> DESCRIPTION OF THE TASK
Nothing should differ between your answer and the records below.

> AVAILABLE RECORDS
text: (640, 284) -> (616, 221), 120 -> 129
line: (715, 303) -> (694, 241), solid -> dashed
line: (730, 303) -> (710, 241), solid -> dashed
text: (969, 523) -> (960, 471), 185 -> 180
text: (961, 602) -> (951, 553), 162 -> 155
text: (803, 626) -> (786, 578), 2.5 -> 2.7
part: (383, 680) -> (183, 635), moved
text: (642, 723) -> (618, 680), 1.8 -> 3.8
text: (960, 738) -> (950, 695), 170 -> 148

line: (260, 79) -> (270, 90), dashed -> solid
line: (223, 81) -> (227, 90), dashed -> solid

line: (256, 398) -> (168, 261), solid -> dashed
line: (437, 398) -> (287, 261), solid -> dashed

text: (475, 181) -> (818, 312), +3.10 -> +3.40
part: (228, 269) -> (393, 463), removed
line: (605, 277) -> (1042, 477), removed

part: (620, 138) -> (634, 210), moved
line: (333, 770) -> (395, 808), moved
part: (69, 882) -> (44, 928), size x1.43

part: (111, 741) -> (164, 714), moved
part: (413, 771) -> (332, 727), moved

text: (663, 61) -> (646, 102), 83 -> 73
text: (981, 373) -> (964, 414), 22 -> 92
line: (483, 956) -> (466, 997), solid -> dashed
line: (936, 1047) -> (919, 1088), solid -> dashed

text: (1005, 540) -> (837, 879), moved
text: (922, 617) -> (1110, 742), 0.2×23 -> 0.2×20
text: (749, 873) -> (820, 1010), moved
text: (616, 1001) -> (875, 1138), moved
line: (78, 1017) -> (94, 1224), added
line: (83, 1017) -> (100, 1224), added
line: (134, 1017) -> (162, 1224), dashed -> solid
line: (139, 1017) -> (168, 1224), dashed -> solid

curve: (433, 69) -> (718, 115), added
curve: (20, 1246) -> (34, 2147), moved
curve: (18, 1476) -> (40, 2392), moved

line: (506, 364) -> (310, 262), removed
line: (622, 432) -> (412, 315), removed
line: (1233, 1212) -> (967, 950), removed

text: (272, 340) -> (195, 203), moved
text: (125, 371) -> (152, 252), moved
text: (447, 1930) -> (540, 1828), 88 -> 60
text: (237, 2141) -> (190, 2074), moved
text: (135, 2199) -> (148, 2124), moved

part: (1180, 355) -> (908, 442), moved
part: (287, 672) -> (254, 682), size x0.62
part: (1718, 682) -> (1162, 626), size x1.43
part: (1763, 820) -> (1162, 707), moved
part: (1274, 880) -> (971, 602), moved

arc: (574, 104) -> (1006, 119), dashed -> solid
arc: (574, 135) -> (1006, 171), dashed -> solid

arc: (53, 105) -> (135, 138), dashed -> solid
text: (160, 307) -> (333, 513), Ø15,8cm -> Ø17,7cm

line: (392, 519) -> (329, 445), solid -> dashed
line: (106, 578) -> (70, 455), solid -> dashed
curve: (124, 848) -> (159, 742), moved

> TASK ANSWER
text: (640, 284) -> (616, 221), 120 -> 129
line: (715, 303) -> (694, 241), solid -> dashed
line: (730, 303) -> (710, 241), solid -> dashed
text: (969, 523) -> (960, 471), 185 -> 180
text: (961, 602) -> (951, 553), 162 -> 155
text: (803, 626) -> (786, 578), 2.5 -> 2.7
part: (383, 680) -> (183, 635), moved
text: (642, 723) -> (618, 680), 1.8 -> 3.8
text: (960, 738) -> (950, 695), 170 -> 148

line: (260, 79) -> (270, 90), dashed -> solid
line: (223, 81) -> (227, 90), dashed -> solid

line: (256, 398) -> (168, 261), solid -> dashed
line: (437, 398) -> (287, 261), solid -> dashed

text: (475, 181) -> (818, 312), +3.10 -> +3.40
part: (228, 269) -> (393, 463), removed
line: (605, 277) -> (1042, 477), removed

part: (620, 138) -> (634, 210), moved
line: (333, 770) -> (395, 808), moved
part: (69, 882) -> (44, 928), size x1.43

part: (111, 741) -> (164, 714), moved
part: (413, 771) -> (332, 727), moved

text: (663, 61) -> (646, 102), 83 -> 73
text: (981, 373) -> (964, 414), 22 -> 92
line: (483, 956) -> (466, 997), solid -> dashed
line: (936, 1047) -> (919, 1088), solid -> dashed

text: (1005, 540) -> (837, 879), moved
text: (922, 617) -> (1110, 742), 0.2×23 -> 0.2×20
text: (749, 873) -> (820, 1010), moved
text: (616, 1001) -> (875, 1138), moved
line: (78, 1017) -> (94, 1224), added
line: (83, 1017) -> (100, 1224), added
line: (134, 1017) -> (162, 1224), dashed -> solid
line: (139, 1017) -> (168, 1224), dashed -> solid

curve: (433, 69) -> (718, 115), added
curve: (20, 1246) -> (34, 2147), moved
curve: (18, 1476) -> (40, 2392), moved

line: (506, 364) -> (310, 262), removed
line: (622, 432) -> (412, 315), removed
line: (1233, 1212) -> (967, 950), removed

text: (272, 340) -> (195, 203), moved
text: (125, 371) -> (152, 252), moved
text: (447, 1930) -> (540, 1828), 88 -> 60
text: (237, 2141) -> (190, 2074), moved
text: (135, 2199) -> (148, 2124), moved

part: (1180, 355) -> (908, 442), moved
part: (287, 672) -> (254, 682), size x0.62
part: (1718, 682) -> (1162, 626), size x1.43
part: (1763, 820) -> (1162, 707), moved
part: (1274, 880) -> (971, 602), moved

arc: (574, 104) -> (1006, 119), dashed -> solid
arc: (574, 135) -> (1006, 171), dashed -> solid

arc: (53, 105) -> (135, 138), dashed -> solid
text: (160, 307) -> (333, 513), Ø15,8cm -> Ø17,7cm

line: (392, 519) -> (329, 445), solid -> dashed
line: (106, 578) -> (70, 455), solid -> dashed
curve: (124, 848) -> (159, 742), moved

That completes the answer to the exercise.